-- EXCERPTED TEXT --
---

Announcement

Collapse
No announcement yet.
X
  • Filter
  • Time
  • Show
Clear All
new posts

  • Destring returns "contains nonnumeric characters; no replace"

    I try to destring two variables. One of them is the column for my cross-sectional units and the other is for my observations. They are different counties over a period of time, e.g. “CountyX2006”, “CountyY2007” etc.
    I can’t understand why there are nonnumeric characters in these variables.
    I tried running:

    destring observation, replace

    But Stata returns “observation contains nonnumeric characters; no replace”
    Any ideas how to solve this problem? I've never encountered it before.

    The reason I want to destring is is in order to use the command "xtset" that requires a numeric identifier.

    EDIT
    I think I solved this now. I encoded the counties, using:
    "encode county, gen(county1)"
    and used county1 in xtset instead
    Last edited by Eric_B; 15 Jun 2014, 03:48.

  • #2
    You can do a couple of different things, here. FIrst, you can use encode . . ., generate() label() to get a numeric variable for xtset.

    You can also examine those observations that have nonnumeric characters in them.
    Code:
    generate byte non_numeric = missing(string(my_variable))
    list my_variable if non_numeric
    or
    Code:
    generate byte non_numeric = indexnot(my_variable, "0123456789.-")
    list my_variable if non_numeric

    Comment


    • #3
      One of them is the column for my cross-sectional units and the other is for my observations. They are different counties over a period of time, e.g. “CountyX2006”, “CountyY2007” etc.
      I can’t understand why there are nonnumeric characters in these variables.
      All the characters in "CountyX" and "CountyY" count as non-numeric.

      The purpose of destring seems widely misunderstood. It's for variables that are essentially numeric in content, but have been misread somehow. A few individual characters may have caused this, or perhaps metadata have crept into the first few observations. encode is the command for mapping arbitrary string variables to numeric variables with value labels.

      Joseph's code includes a small slip; note also that no new variable is needed.

      Code:
      list my_variable if missing(real(my_variable))
      Here my_variable is already string, and the function real() extracts numeric content; it's the failures in that calculation that deserve attention

      Comment


      • #4
        Whoops. My mistake. Sorry if there was any confusion. Thanks for catching that, Nick, and setting it straight.

        I agree with Nick that a new variable isn't required, but Eric indicated that he was surprised at the presence of nonnumeric characters in the variables. Whenever I encounter stuff that I didn't expect in a dataset,I'll take a closer, repeated look in order to understand what's going on. I've found that generating an indicator (flag) variable is usually helpful in such circumstances, and so that's where that came from.

---

-- DATA SHOWN --

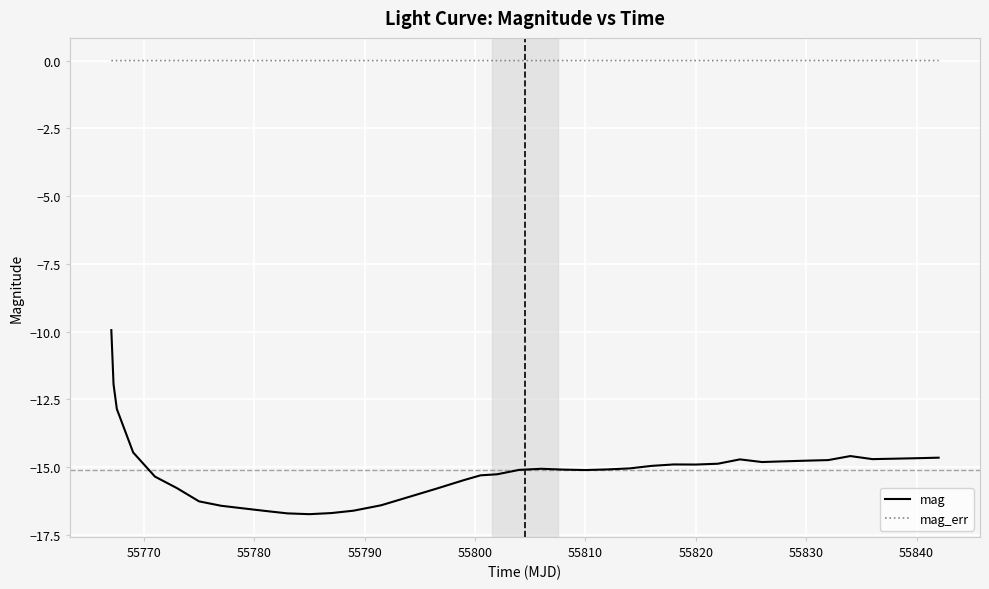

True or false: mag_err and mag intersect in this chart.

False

---

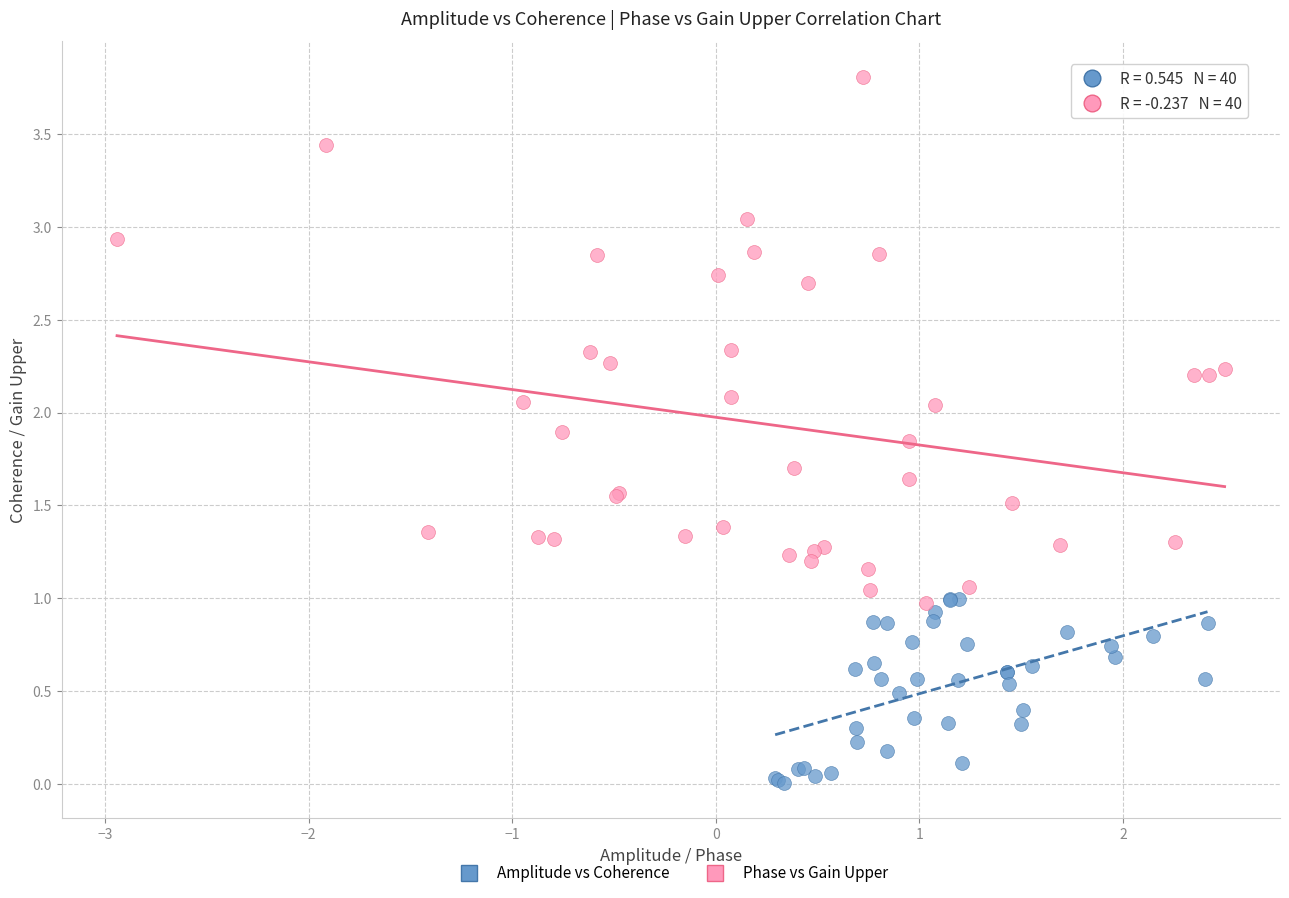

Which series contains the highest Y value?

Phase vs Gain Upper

---

-- TASK SET --
**a)** Answer these questions about the Stata destring thread:
(i) What command did Eric use to create county1?
(ii) According to post #3, what is encode the command for?
(iii) In post #4, what kind of variable does the poster call usually helpful when a dataset holds something unexpected?
**b)** Extract the stretch of the Stata destring thread from "I agree with" through "that came from.".
**c)** Continue the Stata destring thread from where it stops.

-- ANSWER SET --
**a)**
(i) encode county, gen(county1)
(ii) Mapping arbitrary string variables to numeric variables with value labels.
(iii) An indicator (flag) variable.

**b)**
I agree with Nick that a new variable isn't required, but Eric indicated that he was surprised at the presence of nonnumeric characters in the variables. Whenever I encounter stuff that I didn't expect in a dataset,I'll take a closer, repeated look in order to understand what's going on. I've found that generating an indicator (flag) variable is usually helpful in such circumstances, and so that's where that came from.

**c)**
        Comment


        • #5
          Hello,

          I have an issue and cannot solve it. I have a big excel dataset and once I copy paste it to Stata (version 11) the variables which are numbers cannot be interpreted as numerical values anymore. I tried to commands mentioned above and when I tab the critical observations neraly all of them have been listed.

          If I encode them, then the true value of the obsevations are not correct. Sorry if it is a basic question.

          Thank you in advance,
          Adam

          Comment


          • #6
            Adamaki: You should give specific details. Precisely what the problem is, or the problems are, isn't clear from your report.

            Please also note our request that members use full real names.

            Comment


            • #7
              Adam: why are you using copy/paste rather than insheet? The latter can be used in a do-file (think audit trails and reproducibility!), and provide control over how incoming input is handled.

              I support Nick's remarks about using your names (firstname lastname). It's easy to fix: click on“Contact us” located at the bottom right-hand corner of every page, and make your request. Please see the Forum FAQ for more about this.

              Comment


              • #8
                Dear Stata Users

                I am analyzing survey data some of my variables were not correctly captured instead of

                Var_ 1 2 3 . They were captured as

                Var_
                A
                B
                C

                Is there a way recoding them into numeric?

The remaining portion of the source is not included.